Top of DATA SECTION

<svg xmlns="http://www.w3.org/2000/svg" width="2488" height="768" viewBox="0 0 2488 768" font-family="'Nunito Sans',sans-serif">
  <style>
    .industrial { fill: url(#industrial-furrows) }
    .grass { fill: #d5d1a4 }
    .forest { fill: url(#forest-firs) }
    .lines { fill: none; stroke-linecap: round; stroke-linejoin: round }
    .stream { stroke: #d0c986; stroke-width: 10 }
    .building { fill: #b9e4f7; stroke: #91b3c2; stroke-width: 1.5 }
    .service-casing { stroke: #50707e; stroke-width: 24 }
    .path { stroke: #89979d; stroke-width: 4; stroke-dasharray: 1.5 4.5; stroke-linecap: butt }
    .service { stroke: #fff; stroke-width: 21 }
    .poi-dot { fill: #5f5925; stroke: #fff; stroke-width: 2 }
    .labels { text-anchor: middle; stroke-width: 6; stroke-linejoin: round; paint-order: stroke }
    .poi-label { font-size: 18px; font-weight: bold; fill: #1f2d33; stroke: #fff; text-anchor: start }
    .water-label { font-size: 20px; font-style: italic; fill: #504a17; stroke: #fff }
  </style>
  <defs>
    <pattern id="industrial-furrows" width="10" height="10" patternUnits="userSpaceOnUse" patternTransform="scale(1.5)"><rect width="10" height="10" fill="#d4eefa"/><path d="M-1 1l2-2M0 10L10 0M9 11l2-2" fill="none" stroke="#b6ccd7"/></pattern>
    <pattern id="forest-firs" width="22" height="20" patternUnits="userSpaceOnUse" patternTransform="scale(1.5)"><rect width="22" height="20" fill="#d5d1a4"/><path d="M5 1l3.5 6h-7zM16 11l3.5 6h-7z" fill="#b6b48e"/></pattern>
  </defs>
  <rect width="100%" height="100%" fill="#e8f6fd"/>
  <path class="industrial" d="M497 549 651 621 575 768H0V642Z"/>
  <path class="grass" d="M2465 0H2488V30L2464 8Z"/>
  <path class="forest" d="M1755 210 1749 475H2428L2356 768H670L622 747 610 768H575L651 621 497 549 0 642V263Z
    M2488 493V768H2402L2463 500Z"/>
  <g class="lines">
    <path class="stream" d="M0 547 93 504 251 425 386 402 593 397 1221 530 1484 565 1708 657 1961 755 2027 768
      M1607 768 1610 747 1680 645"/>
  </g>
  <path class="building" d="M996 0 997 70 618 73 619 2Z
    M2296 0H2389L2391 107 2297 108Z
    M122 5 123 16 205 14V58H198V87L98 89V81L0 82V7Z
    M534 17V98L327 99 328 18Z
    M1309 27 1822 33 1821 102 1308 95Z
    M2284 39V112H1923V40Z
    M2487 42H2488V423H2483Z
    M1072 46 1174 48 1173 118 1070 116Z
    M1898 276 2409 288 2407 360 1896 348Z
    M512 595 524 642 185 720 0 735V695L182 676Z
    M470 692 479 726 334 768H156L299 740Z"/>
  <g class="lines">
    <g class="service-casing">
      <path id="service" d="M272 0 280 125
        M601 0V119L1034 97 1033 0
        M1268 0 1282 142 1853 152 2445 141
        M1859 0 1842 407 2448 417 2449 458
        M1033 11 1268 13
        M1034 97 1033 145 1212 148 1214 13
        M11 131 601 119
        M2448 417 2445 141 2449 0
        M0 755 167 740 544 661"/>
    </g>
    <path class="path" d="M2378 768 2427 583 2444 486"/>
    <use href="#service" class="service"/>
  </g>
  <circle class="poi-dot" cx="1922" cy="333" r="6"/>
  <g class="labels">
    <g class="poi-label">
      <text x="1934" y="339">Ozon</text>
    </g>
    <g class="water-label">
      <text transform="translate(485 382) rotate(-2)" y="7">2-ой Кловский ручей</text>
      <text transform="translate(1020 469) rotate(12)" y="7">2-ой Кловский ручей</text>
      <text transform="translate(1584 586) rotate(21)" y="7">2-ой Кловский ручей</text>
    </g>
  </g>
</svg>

Bottom of DATA SECTION

WORK INSTRUCTION:
Reproduce the listing in full, exactly, so that no line is missing.

OUTPUT FOR THIS TASK:
<svg xmlns="http://www.w3.org/2000/svg" width="2488" height="768" viewBox="0 0 2488 768" font-family="'Nunito Sans',sans-serif">
  <style>
    .industrial { fill: url(#industrial-furrows) }
    .grass { fill: #d5d1a4 }
    .forest { fill: url(#forest-firs) }
    .lines { fill: none; stroke-linecap: round; stroke-linejoin: round }
    .stream { stroke: #d0c986; stroke-width: 10 }
    .building { fill: #b9e4f7; stroke: #91b3c2; stroke-width: 1.5 }
    .service-casing { stroke: #50707e; stroke-width: 24 }
    .path { stroke: #89979d; stroke-width: 4; stroke-dasharray: 1.5 4.5; stroke-linecap: butt }
    .service { stroke: #fff; stroke-width: 21 }
    .poi-dot { fill: #5f5925; stroke: #fff; stroke-width: 2 }
    .labels { text-anchor: middle; stroke-width: 6; stroke-linejoin: round; paint-order: stroke }
    .poi-label { font-size: 18px; font-weight: bold; fill: #1f2d33; stroke: #fff; text-anchor: start }
    .water-label { font-size: 20px; font-style: italic; fill: #504a17; stroke: #fff }
  </style>
  <defs>
    <pattern id="industrial-furrows" width="10" height="10" patternUnits="userSpaceOnUse" patternTransform="scale(1.5)"><rect width="10" height="10" fill="#d4eefa"/><path d="M-1 1l2-2M0 10L10 0M9 11l2-2" fill="none" stroke="#b6ccd7"/></pattern>
    <pattern id="forest-firs" width="22" height="20" patternUnits="userSpaceOnUse" patternTransform="scale(1.5)"><rect width="22" height="20" fill="#d5d1a4"/><path d="M5 1l3.5 6h-7zM16 11l3.5 6h-7z" fill="#b6b48e"/></pattern>
  </defs>
  <rect width="100%" height="100%" fill="#e8f6fd"/>
  <path class="industrial" d="M497 549 651 621 575 768H0V642Z"/>
  <path class="grass" d="M2465 0H2488V30L2464 8Z"/>
  <path class="forest" d="M1755 210 1749 475H2428L2356 768H670L622 747 610 768H575L651 621 497 549 0 642V263Z
    M2488 493V768H2402L2463 500Z"/>
  <g class="lines">
    <path class="stream" d="M0 547 93 504 251 425 386 402 593 397 1221 530 1484 565 1708 657 1961 755 2027 768
      M1607 768 1610 747 1680 645"/>
  </g>
  <path class="building" d="M996 0 997 70 618 73 619 2Z
    M2296 0H2389L2391 107 2297 108Z
    M122 5 123 16 205 14V58H198V87L98 89V81L0 82V7Z
    M534 17V98L327 99 328 18Z
    M1309 27 1822 33 1821 102 1308 95Z
    M2284 39V112H1923V40Z
    M2487 42H2488V423H2483Z
    M1072 46 1174 48 1173 118 1070 116Z
    M1898 276 2409 288 2407 360 1896 348Z
    M512 595 524 642 185 720 0 735V695L182 676Z
    M470 692 479 726 334 768H156L299 740Z"/>
  <g class="lines">
    <g class="service-casing">
      <path id="service" d="M272 0 280 125
        M601 0V119L1034 97 1033 0
        M1268 0 1282 142 1853 152 2445 141
        M1859 0 1842 407 2448 417 2449 458
        M1033 11 1268 13
        M1034 97 1033 145 1212 148 1214 13
        M11 131 601 119
        M2448 417 2445 141 2449 0
        M0 755 167 740 544 661"/>
    </g>
    <path class="path" d="M2378 768 2427 583 2444 486"/>
    <use href="#service" class="service"/>
  </g>
  <circle class="poi-dot" cx="1922" cy="333" r="6"/>
  <g class="labels">
    <g class="poi-label">
      <text x="1934" y="339">Ozon</text>
    </g>
    <g class="water-label">
      <text transform="translate(485 382) rotate(-2)" y="7">2-ой Кловский ручей</text>
      <text transform="translate(1020 469) rotate(12)" y="7">2-ой Кловский ручей</text>
      <text transform="translate(1584 586) rotate(21)" y="7">2-ой Кловский ручей</text>
    </g>
  </g>
</svg>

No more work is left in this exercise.